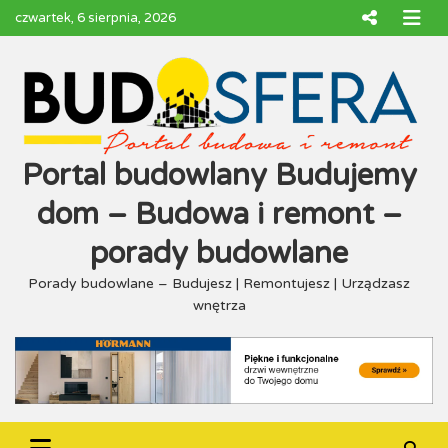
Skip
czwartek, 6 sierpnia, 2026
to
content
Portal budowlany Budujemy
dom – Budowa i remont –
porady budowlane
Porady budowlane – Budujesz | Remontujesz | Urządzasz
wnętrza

- **EXERCISE PROMPT**
A lone number is the expected answer: the count of lines in these entries holding the string "budowlane".

- **ANSWER AREA**
2